Sanchi, also written Sanci, is a Buddhist complex, famous for its Great Stupa, on a hilltop at Sanchi Town in Raisen District of the State of Madhya Pradesh, India.
A pillar of finely polished sandstone, one of the Pillars of Ashoka, was also erected on the side of the main Torana gateway. The bottom part of the pillar still stands. The upper parts of the pillar are at the nearby Sanchi Archaeological Museum. The capital consists in four lions, which probably supported a Wheel of Law, as also suggested by later illustrations among the Sanchi reliefs.
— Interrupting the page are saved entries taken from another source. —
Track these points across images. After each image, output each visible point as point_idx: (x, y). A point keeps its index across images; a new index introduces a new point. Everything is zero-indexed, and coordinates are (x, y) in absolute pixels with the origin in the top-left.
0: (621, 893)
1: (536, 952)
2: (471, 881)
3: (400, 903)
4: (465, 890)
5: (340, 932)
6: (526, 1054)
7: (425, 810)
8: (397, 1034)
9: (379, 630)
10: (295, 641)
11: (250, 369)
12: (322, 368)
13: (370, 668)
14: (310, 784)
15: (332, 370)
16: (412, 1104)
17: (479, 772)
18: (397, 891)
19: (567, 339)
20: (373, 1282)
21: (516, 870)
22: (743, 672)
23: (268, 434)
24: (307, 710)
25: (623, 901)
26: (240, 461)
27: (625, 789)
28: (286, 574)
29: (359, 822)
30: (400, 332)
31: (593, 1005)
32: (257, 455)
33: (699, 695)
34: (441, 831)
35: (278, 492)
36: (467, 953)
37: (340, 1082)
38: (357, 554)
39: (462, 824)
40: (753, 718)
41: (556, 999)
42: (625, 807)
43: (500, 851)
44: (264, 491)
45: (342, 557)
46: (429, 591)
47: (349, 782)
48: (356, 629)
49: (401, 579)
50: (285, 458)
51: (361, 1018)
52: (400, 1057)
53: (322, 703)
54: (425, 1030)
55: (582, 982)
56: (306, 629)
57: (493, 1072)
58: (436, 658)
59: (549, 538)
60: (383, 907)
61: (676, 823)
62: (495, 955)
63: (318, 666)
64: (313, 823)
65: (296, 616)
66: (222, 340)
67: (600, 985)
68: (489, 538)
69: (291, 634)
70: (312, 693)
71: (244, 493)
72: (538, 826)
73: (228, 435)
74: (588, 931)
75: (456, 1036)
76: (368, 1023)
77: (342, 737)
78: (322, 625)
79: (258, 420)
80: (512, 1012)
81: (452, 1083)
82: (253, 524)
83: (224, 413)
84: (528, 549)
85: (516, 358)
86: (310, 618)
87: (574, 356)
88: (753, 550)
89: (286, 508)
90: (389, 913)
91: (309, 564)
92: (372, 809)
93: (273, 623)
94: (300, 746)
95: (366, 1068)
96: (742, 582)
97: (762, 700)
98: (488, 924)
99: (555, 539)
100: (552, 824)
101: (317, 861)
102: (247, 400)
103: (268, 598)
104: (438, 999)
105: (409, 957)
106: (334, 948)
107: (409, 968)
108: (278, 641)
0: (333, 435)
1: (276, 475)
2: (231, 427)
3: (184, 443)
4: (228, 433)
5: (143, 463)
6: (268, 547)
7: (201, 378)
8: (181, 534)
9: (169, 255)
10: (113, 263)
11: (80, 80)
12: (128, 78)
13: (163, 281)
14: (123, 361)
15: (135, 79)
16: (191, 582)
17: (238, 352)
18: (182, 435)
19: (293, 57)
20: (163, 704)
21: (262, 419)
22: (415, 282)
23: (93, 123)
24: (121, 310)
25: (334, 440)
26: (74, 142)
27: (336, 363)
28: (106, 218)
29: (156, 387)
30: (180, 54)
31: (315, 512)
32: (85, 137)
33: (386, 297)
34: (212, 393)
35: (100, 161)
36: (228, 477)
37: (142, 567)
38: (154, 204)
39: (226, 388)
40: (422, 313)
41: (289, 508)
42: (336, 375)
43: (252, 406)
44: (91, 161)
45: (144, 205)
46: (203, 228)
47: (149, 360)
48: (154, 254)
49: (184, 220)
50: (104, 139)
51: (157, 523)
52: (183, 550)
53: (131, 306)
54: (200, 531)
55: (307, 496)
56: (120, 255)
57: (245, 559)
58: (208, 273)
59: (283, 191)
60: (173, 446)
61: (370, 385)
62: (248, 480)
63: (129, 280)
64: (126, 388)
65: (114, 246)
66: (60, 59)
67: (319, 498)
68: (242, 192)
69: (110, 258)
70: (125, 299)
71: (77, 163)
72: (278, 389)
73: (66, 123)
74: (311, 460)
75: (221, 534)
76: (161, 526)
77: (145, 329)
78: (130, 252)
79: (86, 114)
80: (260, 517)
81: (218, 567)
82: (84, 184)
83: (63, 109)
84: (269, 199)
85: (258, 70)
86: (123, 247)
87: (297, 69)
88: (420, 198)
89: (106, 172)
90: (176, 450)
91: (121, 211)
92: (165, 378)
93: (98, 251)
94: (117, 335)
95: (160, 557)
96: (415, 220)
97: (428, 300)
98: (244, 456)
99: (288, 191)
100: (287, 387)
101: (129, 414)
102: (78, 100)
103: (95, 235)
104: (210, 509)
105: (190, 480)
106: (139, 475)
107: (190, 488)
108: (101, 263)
The pillar has an Ashokan inscription (Schism Edict) and an inscription in the ornamental Sankha Lipi from the Gupta period. The Ashokan inscription is engraved in early Brahmi characters. It is unfortunately much damaged, but the commands it contains appear to be the same as those recorded in the Sarnath and Kausambi edicts.
The pillar, when intact, was about 42 feet 1 in height and consisted of a round and slightly tapering monolithic shaft, with bell-shaped capital surmounted by an abacus and a crowning ornament of four lions, set back to back, the whole finely finished and polished to a remarkable luster from top to bottom. The abacus is adorned with four honeysuckledesigns separated one from the other by pairs of geese, symbolical perhaps of the flock of the Buddha's disciples. The lions from the summit, though now quite disfigured, still testify to the skills of the sculptors.
The sandstone out of which the pillar is carved came from the quarries of Chunar several hundred miles away, implying that the builders were able to transport a block of stone over forty feet in length and weighing almost as many tons over such a distance. They probably used water transport, using rafts during the rainy season up the Ganges, Jumna and Betwa rivers.